Task data:
..............................

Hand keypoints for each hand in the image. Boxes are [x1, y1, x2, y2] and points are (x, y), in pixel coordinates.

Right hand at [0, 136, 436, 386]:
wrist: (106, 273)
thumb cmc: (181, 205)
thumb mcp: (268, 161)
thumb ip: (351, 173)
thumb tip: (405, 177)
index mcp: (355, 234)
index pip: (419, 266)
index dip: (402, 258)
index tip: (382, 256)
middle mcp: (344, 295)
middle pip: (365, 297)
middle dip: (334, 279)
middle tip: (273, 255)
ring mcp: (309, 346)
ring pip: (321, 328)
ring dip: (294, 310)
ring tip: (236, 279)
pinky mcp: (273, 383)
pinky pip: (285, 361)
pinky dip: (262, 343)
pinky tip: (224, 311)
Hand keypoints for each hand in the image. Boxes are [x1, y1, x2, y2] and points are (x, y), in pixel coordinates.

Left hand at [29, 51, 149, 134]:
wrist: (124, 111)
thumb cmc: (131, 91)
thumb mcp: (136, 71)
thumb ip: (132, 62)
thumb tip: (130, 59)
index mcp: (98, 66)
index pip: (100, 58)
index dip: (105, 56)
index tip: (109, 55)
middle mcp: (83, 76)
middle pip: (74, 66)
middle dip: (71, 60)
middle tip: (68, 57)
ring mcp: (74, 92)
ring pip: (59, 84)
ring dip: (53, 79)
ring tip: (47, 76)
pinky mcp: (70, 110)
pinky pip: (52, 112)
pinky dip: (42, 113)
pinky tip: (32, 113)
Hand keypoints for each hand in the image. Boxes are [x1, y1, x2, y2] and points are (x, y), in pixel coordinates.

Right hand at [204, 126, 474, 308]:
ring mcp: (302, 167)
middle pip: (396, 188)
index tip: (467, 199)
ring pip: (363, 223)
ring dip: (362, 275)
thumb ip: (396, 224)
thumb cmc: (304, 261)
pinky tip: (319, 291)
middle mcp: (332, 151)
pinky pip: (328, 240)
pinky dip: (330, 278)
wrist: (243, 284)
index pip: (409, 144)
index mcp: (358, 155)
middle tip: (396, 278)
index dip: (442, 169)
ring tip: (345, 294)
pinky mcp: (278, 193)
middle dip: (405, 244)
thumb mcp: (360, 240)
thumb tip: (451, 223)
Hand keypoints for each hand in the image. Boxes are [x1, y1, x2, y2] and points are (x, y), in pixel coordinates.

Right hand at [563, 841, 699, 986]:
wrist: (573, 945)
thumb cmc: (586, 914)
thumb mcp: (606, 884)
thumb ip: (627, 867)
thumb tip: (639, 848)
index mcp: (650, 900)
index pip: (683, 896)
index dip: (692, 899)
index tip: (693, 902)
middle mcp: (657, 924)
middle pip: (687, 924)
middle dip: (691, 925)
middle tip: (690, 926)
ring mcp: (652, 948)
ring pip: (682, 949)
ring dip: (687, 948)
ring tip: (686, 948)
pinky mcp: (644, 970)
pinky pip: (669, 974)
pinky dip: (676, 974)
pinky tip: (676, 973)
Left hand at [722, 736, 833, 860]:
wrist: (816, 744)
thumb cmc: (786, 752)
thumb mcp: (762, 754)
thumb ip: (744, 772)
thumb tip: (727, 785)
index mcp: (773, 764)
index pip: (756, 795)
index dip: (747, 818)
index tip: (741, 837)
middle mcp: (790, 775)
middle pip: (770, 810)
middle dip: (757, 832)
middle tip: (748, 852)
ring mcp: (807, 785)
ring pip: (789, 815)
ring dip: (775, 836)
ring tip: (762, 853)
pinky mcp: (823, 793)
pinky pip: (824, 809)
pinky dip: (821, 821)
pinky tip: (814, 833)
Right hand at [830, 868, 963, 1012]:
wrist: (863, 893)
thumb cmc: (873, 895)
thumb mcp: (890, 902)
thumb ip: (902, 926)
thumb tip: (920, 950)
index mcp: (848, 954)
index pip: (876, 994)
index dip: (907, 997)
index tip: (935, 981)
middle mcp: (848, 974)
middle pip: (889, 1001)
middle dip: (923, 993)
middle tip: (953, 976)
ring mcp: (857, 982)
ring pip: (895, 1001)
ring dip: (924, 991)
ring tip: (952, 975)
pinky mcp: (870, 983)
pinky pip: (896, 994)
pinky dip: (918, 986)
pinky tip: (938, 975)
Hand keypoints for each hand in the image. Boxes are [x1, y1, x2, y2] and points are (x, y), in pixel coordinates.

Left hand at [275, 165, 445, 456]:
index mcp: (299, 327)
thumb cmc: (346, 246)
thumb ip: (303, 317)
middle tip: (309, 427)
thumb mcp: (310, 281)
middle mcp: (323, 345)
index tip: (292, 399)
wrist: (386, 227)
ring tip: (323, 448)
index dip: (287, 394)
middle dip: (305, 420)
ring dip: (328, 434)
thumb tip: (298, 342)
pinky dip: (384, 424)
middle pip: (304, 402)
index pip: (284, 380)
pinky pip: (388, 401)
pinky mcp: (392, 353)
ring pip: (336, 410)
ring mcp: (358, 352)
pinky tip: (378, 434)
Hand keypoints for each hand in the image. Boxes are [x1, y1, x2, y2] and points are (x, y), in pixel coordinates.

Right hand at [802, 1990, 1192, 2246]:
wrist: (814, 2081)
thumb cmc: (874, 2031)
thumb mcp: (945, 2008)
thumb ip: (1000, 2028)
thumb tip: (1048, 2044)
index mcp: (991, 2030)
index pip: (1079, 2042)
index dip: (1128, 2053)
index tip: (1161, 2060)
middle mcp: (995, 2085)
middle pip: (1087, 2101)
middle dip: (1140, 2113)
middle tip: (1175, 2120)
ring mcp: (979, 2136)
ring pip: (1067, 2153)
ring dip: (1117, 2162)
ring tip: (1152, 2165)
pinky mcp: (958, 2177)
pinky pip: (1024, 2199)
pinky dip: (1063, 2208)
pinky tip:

..............................

Work order: The answer must be every line from the entries above that holds the string "wrist".

Solution for this exercise:
wrist: (106, 273)
wrist: (124, 111)
wrist: (243, 284)
wrist: (573, 945)
wrist: (816, 744)
wrist: (863, 893)
wrist: (386, 227)
wrist: (814, 2081)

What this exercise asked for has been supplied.